Extract to read:
= = =

The network interface is a single gigabit port so this does not matter one bit.



Depending on your use case I would argue. If you use it as a pure nas it wouldn't matter. If you want to do fast encoding or something similar and get bottlenecked by your storage it could be annoying. I do post processing on my NAS and use my SSD as swap so I like every mb/sec I can get :)


Then you're using something bigger than a Cortex-A55?


Edit: arg thought the comment was responding to a different comment from me. (Where I talked about my home ceph setup that was another reason why I need fast swap)

Yes I build something using a standard x86_64 (celeron) setup. I heavily experimented with an all arm setup thought. I still find it pretty hard to balance a cheap build that is expandable. I recently lost an OSD and my setup had a consistently high load while recovering.

I don't really like the power consumption of my current setup and am thinking of moving to arm. (I use multiple small HDDs between 1tb and 10tb and have different pools with different redundancys. Am thinking of replacing it with a simple raid or something and 3-4 12tb HDDs with a simple redundancy. Could use minio as s3 replacement and btrfs as fs [I won't use zfs for different reasons] btrfs has snapshots, compression and deduplication so everything I want and need. Never did use rbd over network)

Edit: This is my home setup I'm talking about. At work we got a real setup.


Just buy a FreeNAS mini from IXSystems. It just works. I have had one for 6 years now with no issue. Yes it cost money, but if you can pay for 4x12TB then I assume you can pay for the mini. :)

https://www.truenas.com/truenas-mini/


Why not just buy a low power desktop or one of those thin clients on sale and DIY?

= = =

Tasks to carry out:
1 - Can you reproduce the NAS discussion from "I don't really" to "the mini. :)" word for word?
2 - What follows in the NAS discussion? Continue it from its final sentence.

= = =

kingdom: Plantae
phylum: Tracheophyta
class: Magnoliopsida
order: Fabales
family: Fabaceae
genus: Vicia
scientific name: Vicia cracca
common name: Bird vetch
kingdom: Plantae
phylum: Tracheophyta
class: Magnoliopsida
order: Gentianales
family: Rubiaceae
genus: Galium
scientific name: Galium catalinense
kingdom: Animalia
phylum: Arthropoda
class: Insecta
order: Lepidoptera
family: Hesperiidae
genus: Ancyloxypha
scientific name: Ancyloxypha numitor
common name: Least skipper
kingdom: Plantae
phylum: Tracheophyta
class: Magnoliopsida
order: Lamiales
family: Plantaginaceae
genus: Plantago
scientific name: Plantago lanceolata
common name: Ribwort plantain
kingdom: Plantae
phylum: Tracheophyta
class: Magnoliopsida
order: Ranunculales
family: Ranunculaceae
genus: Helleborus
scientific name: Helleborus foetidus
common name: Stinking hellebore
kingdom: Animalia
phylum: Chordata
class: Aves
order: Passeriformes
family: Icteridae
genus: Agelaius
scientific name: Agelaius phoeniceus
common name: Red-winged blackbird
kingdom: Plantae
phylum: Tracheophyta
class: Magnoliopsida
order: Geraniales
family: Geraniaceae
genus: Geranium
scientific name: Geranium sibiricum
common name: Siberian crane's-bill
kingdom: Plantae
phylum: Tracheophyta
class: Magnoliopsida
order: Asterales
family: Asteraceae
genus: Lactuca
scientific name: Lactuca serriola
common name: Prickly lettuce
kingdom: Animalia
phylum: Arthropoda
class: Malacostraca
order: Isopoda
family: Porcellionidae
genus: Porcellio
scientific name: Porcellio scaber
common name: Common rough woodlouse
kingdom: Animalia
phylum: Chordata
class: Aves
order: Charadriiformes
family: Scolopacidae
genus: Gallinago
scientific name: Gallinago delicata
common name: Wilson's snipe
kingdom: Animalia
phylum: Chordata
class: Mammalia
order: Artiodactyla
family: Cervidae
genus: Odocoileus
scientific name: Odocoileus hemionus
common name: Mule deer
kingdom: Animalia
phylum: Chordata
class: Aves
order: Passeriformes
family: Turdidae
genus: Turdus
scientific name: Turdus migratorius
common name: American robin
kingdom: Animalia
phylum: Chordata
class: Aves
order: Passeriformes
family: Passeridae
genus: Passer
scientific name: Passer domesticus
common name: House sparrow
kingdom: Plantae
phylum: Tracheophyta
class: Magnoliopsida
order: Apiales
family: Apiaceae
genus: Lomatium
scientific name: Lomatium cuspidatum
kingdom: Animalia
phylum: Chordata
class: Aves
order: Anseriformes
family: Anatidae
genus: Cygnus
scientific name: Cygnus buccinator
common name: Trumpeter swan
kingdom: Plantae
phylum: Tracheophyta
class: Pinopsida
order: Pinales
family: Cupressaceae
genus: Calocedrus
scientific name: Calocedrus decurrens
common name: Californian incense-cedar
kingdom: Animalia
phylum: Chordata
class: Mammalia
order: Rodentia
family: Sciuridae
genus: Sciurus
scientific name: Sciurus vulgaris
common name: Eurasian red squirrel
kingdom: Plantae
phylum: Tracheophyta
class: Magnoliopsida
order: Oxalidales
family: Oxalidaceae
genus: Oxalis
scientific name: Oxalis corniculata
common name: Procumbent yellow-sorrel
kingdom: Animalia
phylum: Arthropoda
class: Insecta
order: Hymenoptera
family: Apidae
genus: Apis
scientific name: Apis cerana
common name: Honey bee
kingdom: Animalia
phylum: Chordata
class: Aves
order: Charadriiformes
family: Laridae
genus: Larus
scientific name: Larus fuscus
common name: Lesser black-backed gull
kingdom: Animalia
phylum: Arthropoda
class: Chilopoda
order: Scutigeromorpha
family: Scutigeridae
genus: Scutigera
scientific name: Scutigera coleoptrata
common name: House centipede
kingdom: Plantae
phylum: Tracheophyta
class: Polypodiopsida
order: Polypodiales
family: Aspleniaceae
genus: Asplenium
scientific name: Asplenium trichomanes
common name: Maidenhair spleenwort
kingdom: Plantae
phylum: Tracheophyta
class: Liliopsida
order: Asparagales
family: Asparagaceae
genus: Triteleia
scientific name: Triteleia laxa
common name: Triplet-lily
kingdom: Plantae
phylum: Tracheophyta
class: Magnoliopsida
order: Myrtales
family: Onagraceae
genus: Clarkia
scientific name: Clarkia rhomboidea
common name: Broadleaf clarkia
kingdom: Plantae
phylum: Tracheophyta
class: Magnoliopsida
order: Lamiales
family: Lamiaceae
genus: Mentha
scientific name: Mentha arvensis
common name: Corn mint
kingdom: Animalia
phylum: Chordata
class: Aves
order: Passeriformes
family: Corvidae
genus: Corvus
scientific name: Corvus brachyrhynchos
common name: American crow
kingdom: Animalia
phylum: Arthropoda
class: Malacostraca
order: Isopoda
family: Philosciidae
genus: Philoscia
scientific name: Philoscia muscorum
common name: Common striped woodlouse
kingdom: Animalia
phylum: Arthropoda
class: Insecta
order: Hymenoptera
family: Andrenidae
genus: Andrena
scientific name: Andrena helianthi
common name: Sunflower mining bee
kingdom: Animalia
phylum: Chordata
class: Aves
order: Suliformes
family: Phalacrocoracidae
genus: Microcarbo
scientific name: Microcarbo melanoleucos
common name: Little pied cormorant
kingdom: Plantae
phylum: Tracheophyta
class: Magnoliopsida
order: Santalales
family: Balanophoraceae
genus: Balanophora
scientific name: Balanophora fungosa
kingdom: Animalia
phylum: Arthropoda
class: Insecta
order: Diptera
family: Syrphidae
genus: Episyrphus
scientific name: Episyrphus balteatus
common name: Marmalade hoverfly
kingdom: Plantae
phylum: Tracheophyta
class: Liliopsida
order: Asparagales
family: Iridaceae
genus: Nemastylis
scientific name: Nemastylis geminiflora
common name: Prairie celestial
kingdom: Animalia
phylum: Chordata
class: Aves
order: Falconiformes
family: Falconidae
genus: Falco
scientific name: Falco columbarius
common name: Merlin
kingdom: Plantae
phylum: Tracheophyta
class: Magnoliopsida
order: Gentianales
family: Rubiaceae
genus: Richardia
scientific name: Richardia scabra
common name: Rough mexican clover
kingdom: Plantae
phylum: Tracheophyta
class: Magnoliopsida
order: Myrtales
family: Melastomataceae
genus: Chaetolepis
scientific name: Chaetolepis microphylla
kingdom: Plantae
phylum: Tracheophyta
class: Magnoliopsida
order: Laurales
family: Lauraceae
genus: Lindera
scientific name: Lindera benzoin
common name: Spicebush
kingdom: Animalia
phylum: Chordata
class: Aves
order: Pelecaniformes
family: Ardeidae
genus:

= = =

Exercise responses:
1 -
I don't really like the power consumption of my current setup and am thinking of moving to arm. (I use multiple small HDDs between 1tb and 10tb and have different pools with different redundancys. Am thinking of replacing it with a simple raid or something and 3-4 12tb HDDs with a simple redundancy. Could use minio as s3 replacement and btrfs as fs [I won't use zfs for different reasons] btrfs has snapshots, compression and deduplication so everything I want and need. Never did use rbd over network)

Edit: This is my home setup I'm talking about. At work we got a real setup.


Just buy a FreeNAS mini from IXSystems. It just works. I have had one for 6 years now with no issue. Yes it cost money, but if you can pay for 4x12TB then I assume you can pay for the mini. :)

2 -
You can even 3D print a nice enclosure, these days.

If you're DIYing, then DIY.


When I was younger and still an everyday networking guy I had a rack with tons of kit, ran my own DNS, firewall was OpenBSD, etc. Today I have a family and a sr. role at a startup. My network is 100% Ubiquiti, storage is a FreeNAS Mini and every TV has an AppleTV with the same apps and setup. Why because I do not have time to play anymore. Why because if I get killed in a car accident my non-techy wife can understand the tools I left.


My Celeron boxes spend most of their life at ~6W, burst to 15W. Drives are all attached via USB, but since these are Intel Broadwell based Celerons (5 years old now! wow, long in the tooth. time flies), there are 4x USB3.0 root complexes that can run pretty much full tilt.

Trying to go lower power doesn't feel worth it, particularly when the hard drives drink so much power.

I feel like I'm spilling the beans sharing this, but ServeTheHome has has an excellent "TinyMiniMicro" series on ~1L size mini-PCs, which are used in businesses a lot. They are much beefier boxes than my little celeron, now often 6 core with way higher clocks. They come with 35W and 65W cpus, but even the couple generations old models still tend to idle at ~10W & otherwise sip power only as demanded[1].

If power is your concern, get rid of your small hard drives. Switch to ARM? Meh.

[1] https://www.servethehome.com/hp-elitedesk-800-g4-mini-tinymi...


FAst encoding and NAS are not synonyms. You need a compute system for that, so you're already in the realm of storage server. NAS is not a "storage server", it's function is primitive.